10 Facts You Always Wanted to Know about Penises, but Didn't Know You Did

Men are Pigs, But We Love Bacon by Michael Alvear

Adapted from Men Are Pigs, But We Love Bacon: Not-So-Straight Answers from America's Most Outrageous Gay Sex Columnist
By Michael Alvear

No matter how open you are with your boyfriend, there are some things even the gutsiest gals are too shy to ask. Get the answers to all the questions you always wanted to ask your man, and a few answers to questions you never even thought of!

1. Only 6 percent of the male population needs extra-large rubbers, according to condom manufacturers. In other words, 94 percent of men lie.

2. The study most trusted by urologists shows that the average erect penis size is 5.1 inches long and 4.8 inches in girth. Unless you're in a chat room. Then double it.

3. About 80 percent of American men are circumcised, even though the American Academy of Pediatrics says it's not medically necessary. No word on why men insist on cutting something they're always exaggerating about.

4. Men really do get "blue-balls." Technically called "prostatic congestion," the achiness in the testicles is caused by "trapped" blood. You know that crap he lays on you about orgasms being the only way to relieve it? He's right. But not so fast, trampolina. So is your doctor -- the one who says a warm shower or aspirin will also do the trick.

5. Penises are generally darker in color than the bodies they hang from. Why? It's part of the sexual maturation process, but it's also because during puberty nature introduces men to a special friend: their right hand. As Mr. Nice to Meet You Too, You Can Let Go Now will tell anybody who'll listen, your skin would darken too if you were manhandled that often.

6. There is no correlation between penis size and shoe size, hand size or nose size. And the bad news is even worse for gold-digging nymphos: There's no correlation between penis size and wallet size.

7. Masturbation, or "punching the monkey," is healthy. No, really. "Use it or lose it" isn't just an excuse for a guy's hands to migrate south; it's the official tested and studied conclusion of sex experts. The less a guy uses his sexual plumbing, the more problems he'll have pumping the well later on. It's only at Thanksgiving that you should tell your man, "Don't play with your meat."

8. Men will go limp if they drink too much. But how much is too much? About three and a half drinks for a 150-pound man. After that, the only thing standing upright in your house will be the vacuum cleaner.

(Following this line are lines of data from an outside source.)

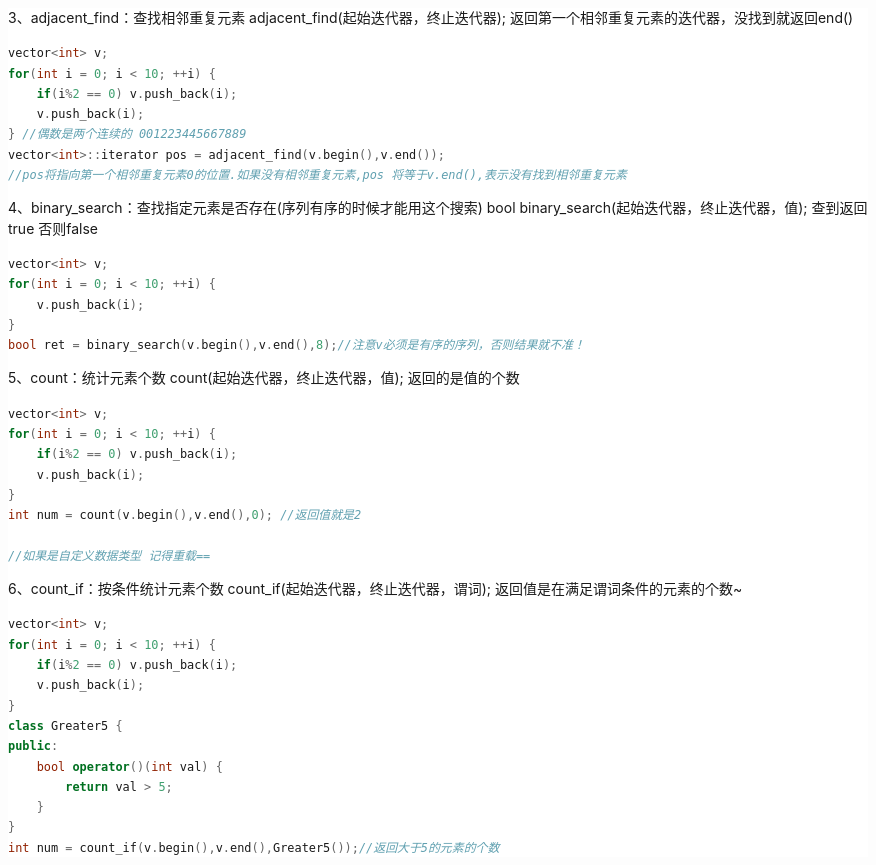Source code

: 3、adjacent_find：查找相邻重复元素
adjacent_find(起始迭代器，终止迭代器); 返回第一个相邻重复元素的迭代器，没找到就返回end()

```c++
vector<int> v;
for(int i = 0; i < 10; ++i) {
    if(i%2 == 0) v.push_back(i);
    v.push_back(i);
} //偶数是两个连续的 001223445667889
vector<int>::iterator pos = adjacent_find(v.begin(),v.end());
//pos将指向第一个相邻重复元素0的位置.如果没有相邻重复元素,pos 将等于v.end(),表示没有找到相邻重复元素

```

4、binary_search：查找指定元素是否存在(序列有序的时候才能用这个搜索)
bool binary_search(起始迭代器，终止迭代器，值);  查到返回true 否则false

```c++
vector<int> v;
for(int i = 0; i < 10; ++i) {
    v.push_back(i);
}
bool ret = binary_search(v.begin(),v.end(),8);//注意v必须是有序的序列，否则结果就不准！
```

5、count：统计元素个数
count(起始迭代器，终止迭代器，值); 返回的是值的个数

```c++
vector<int> v;
for(int i = 0; i < 10; ++i) {
    if(i%2 == 0) v.push_back(i);
    v.push_back(i);
}
int num = count(v.begin(),v.end(),0); //返回值就是2

//如果是自定义数据类型 记得重载==
```

6、count_if：按条件统计元素个数
count_if(起始迭代器，终止迭代器，谓词); 返回值是在满足谓词条件的元素的个数~

```c++
vector<int> v;
for(int i = 0; i < 10; ++i) {
    if(i%2 == 0) v.push_back(i);
    v.push_back(i);
}
class Greater5 {
public: 
    bool operator()(int val) {
        return val > 5;
    }
}
int num = count_if(v.begin(),v.end(),Greater5());//返回大于5的元素的个数
```
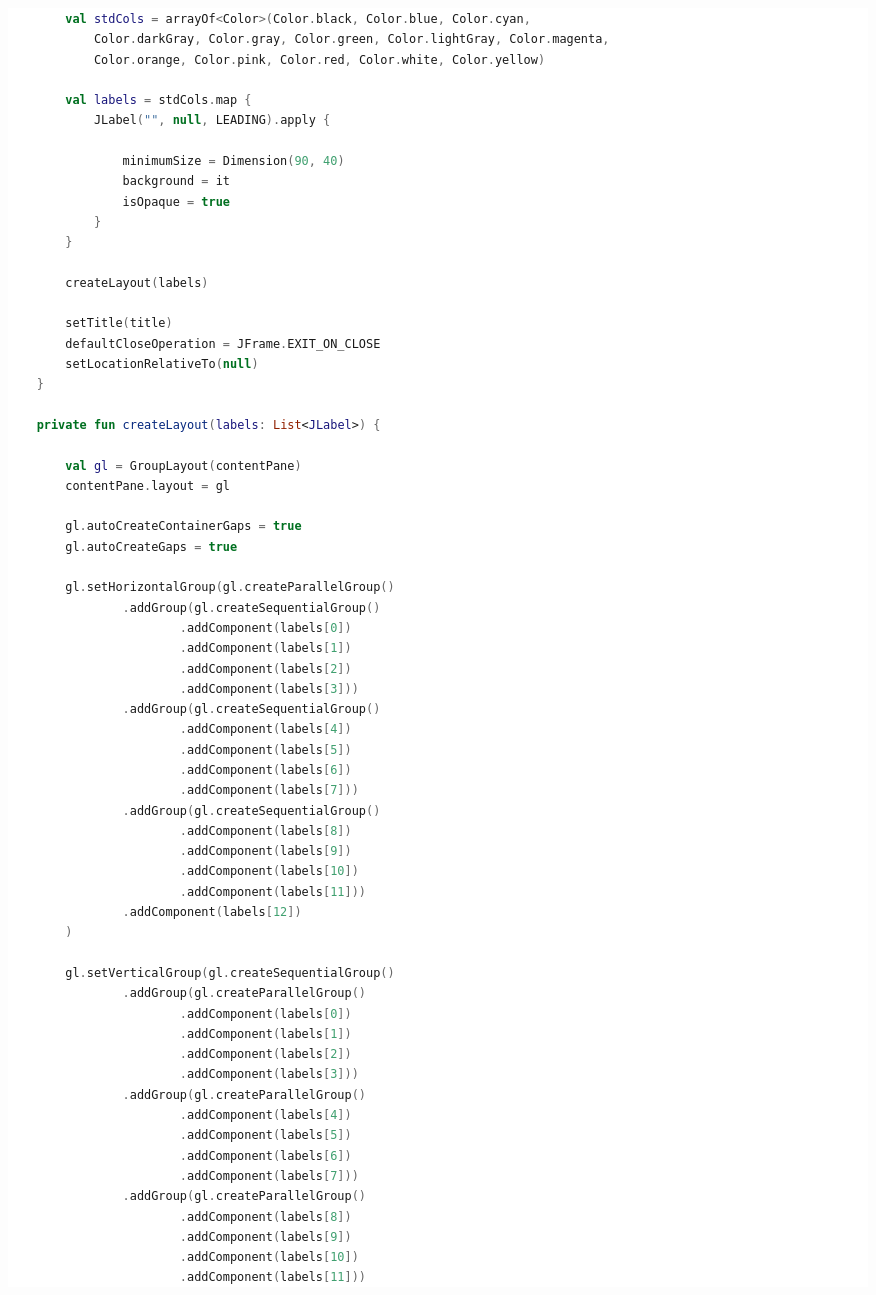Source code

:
 ```kt
        val stdCols = arrayOf<Color>(Color.black, Color.blue, Color.cyan, 
            Color.darkGray, Color.gray, Color.green, Color.lightGray, Color.magenta, 
            Color.orange, Color.pink, Color.red, Color.white, Color.yellow)

        val labels = stdCols.map {
            JLabel("", null, LEADING).apply {

                minimumSize = Dimension(90, 40)
                background = it
                isOpaque = true
            }
        }

        createLayout(labels)

        setTitle(title)
        defaultCloseOperation = JFrame.EXIT_ON_CLOSE
        setLocationRelativeTo(null)
    }

    private fun createLayout(labels: List<JLabel>) {

        val gl = GroupLayout(contentPane)
        contentPane.layout = gl

        gl.autoCreateContainerGaps = true
        gl.autoCreateGaps = true

        gl.setHorizontalGroup(gl.createParallelGroup()
                .addGroup(gl.createSequentialGroup()
                        .addComponent(labels[0])
                        .addComponent(labels[1])
                        .addComponent(labels[2])
                        .addComponent(labels[3]))
                .addGroup(gl.createSequentialGroup()
                        .addComponent(labels[4])
                        .addComponent(labels[5])
                        .addComponent(labels[6])
                        .addComponent(labels[7]))
                .addGroup(gl.createSequentialGroup()
                        .addComponent(labels[8])
                        .addComponent(labels[9])
                        .addComponent(labels[10])
                        .addComponent(labels[11]))
                .addComponent(labels[12])
        )

        gl.setVerticalGroup(gl.createSequentialGroup()
                .addGroup(gl.createParallelGroup()
                        .addComponent(labels[0])
                        .addComponent(labels[1])
                        .addComponent(labels[2])
                        .addComponent(labels[3]))
                .addGroup(gl.createParallelGroup()
                        .addComponent(labels[4])
                        .addComponent(labels[5])
                        .addComponent(labels[6])
                        .addComponent(labels[7]))
                .addGroup(gl.createParallelGroup()
                        .addComponent(labels[8])
                        .addComponent(labels[9])
                        .addComponent(labels[10])
                        .addComponent(labels[11]))
```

9. All men have a line going down their penis and over their testicles. And no, it's not the chow line. It's more a "seam" on the underside of the penis. It forms when the fetus is in the uterus. In women, the seam becomes the inner lips of the vagina. In men, the seam encloses the urethra along the length of the penis.

10. Nothing can make a penis bigger -- except aging. Unfortunately, the size of the prize stops growing by the time men hit their early 20s.